A stretch of the entries below is to be set down exactly, running from the line with "middle pip: (837, 825)" through the line with "index dip: (1073, 822)", both included, and no other line.

» **Landmark coordinate records**
+++
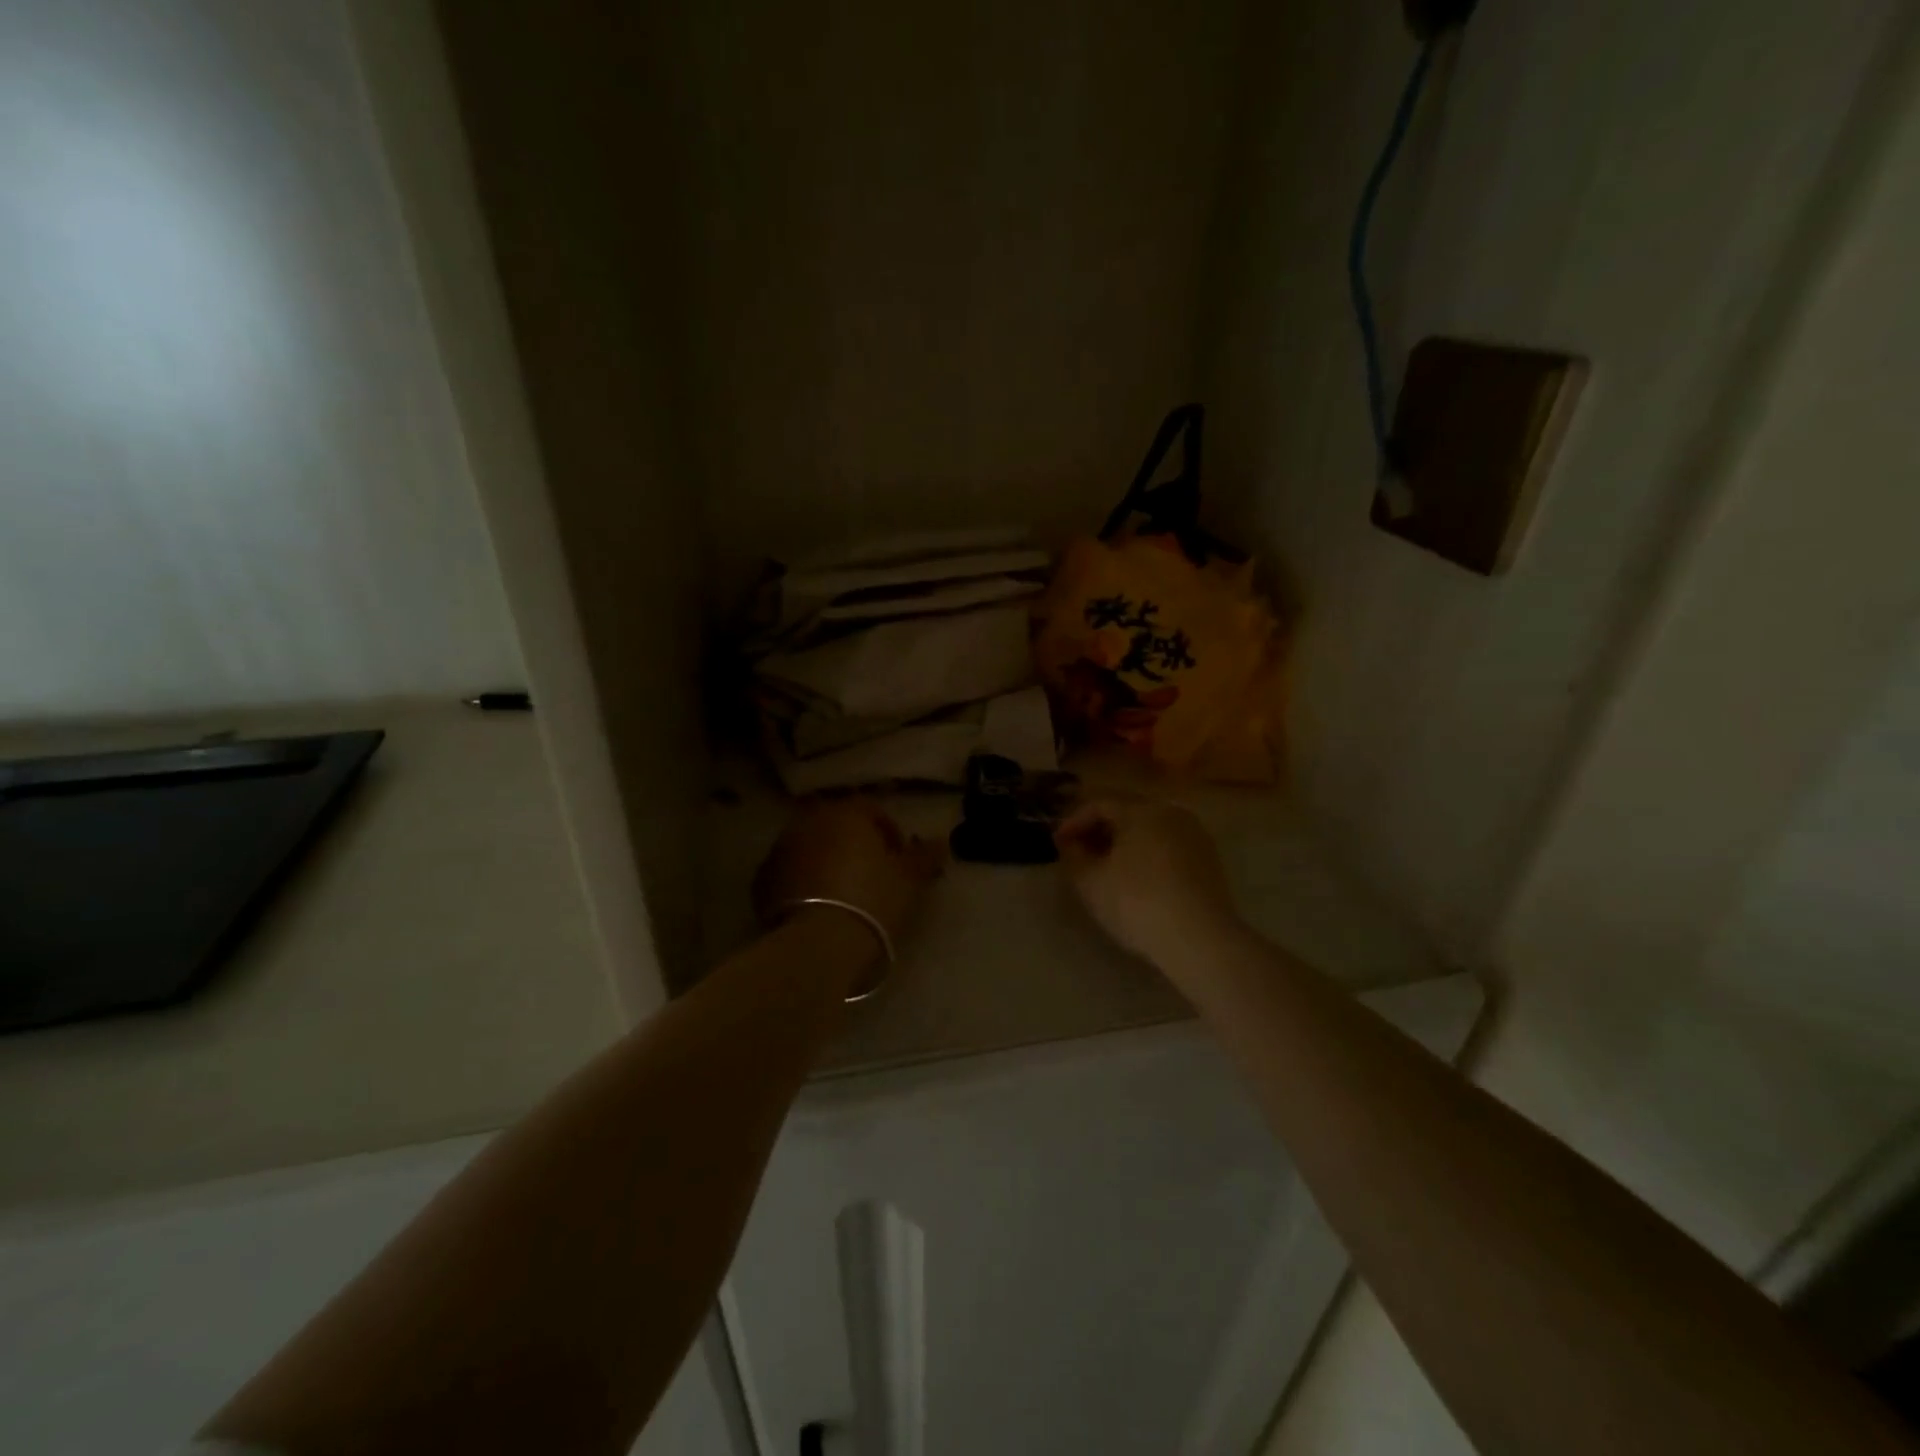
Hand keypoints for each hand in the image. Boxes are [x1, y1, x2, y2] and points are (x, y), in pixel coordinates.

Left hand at [754, 798, 944, 945]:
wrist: (818, 944)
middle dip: (853, 842)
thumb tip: (940, 841)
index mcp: (846, 813)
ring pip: (810, 846)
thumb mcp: (909, 880)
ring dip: (825, 859)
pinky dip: (802, 881)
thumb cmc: (872, 901)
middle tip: (870, 873)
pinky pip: (790, 872)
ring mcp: (781, 849)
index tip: (899, 859)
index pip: (871, 809)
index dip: (889, 832)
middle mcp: (810, 822)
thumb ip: (924, 855)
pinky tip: (816, 906)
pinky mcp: (762, 880)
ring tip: (842, 891)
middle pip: (837, 825)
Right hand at [1054, 798, 1241, 969]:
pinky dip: (1147, 854)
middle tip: (1079, 853)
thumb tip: (1070, 844)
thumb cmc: (1137, 903)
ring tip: (1105, 868)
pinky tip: (1137, 879)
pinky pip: (1168, 846)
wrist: (1201, 940)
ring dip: (1124, 842)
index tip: (1058, 844)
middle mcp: (1171, 812)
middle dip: (1099, 830)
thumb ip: (1073, 856)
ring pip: (1150, 829)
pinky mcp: (1209, 859)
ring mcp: (1194, 835)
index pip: (1099, 803)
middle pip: (1127, 812)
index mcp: (1141, 809)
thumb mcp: (1091, 882)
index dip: (1073, 822)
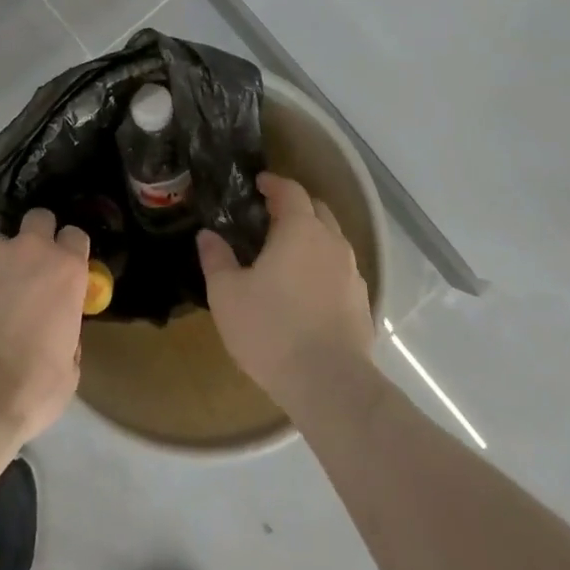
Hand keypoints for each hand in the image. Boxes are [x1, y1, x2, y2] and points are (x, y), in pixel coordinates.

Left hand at [0, 209, 90, 444]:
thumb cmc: (29, 388)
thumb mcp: (69, 368)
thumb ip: (67, 331)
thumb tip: (57, 325)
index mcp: (65, 270)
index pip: (75, 236)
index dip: (70, 252)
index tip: (64, 272)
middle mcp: (30, 249)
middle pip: (39, 219)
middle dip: (37, 238)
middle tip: (28, 273)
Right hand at [198, 172, 374, 409]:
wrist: (330, 386)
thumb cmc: (272, 330)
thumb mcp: (227, 294)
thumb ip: (216, 259)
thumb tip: (207, 235)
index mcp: (300, 229)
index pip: (291, 191)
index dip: (274, 184)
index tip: (258, 184)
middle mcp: (332, 243)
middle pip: (317, 211)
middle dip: (296, 207)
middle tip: (270, 217)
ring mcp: (352, 274)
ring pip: (332, 241)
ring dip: (312, 238)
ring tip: (288, 254)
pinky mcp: (362, 304)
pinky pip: (341, 272)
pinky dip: (324, 268)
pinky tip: (307, 290)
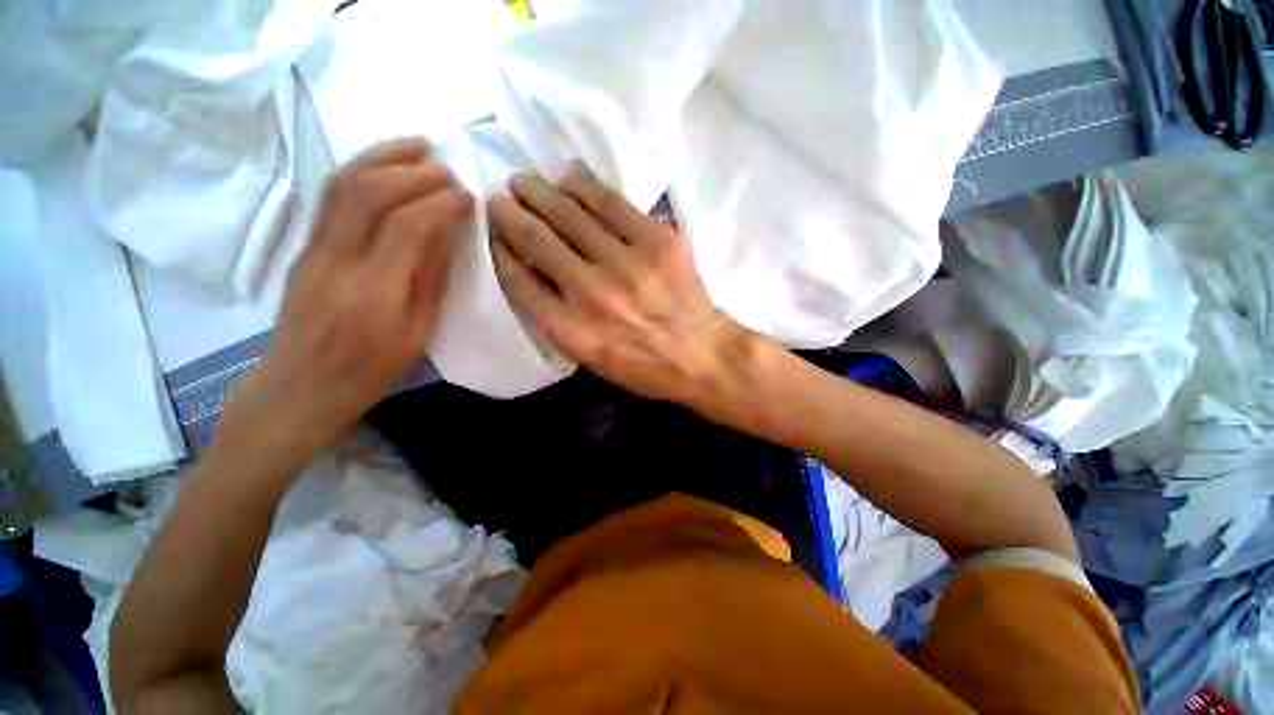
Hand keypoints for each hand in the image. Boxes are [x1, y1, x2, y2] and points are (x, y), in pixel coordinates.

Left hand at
+++
» **WRITTEN RESPONSE**
middle pip: (837, 825)
Right hand at [1054, 798, 1241, 969]:
pinky dip: (1147, 854)
middle tip: (1079, 853)
thumb tip: (1070, 844)
thumb cmc: (1137, 903)
ring tip: (1105, 868)
pinky tip: (1137, 879)
pinky pip: (1168, 846)
wrist: (1201, 940)
ring dip: (1124, 842)
index tip: (1058, 844)
middle mcp: (1171, 812)
middle dip: (1099, 830)
thumb ip: (1073, 856)
ring pip: (1150, 829)
pinky mcp: (1209, 859)
ring mcp: (1194, 835)
index pip: (1099, 803)
middle pip: (1127, 812)
index mcp: (1141, 809)
thumb mcp: (1091, 882)
index dip: (1073, 822)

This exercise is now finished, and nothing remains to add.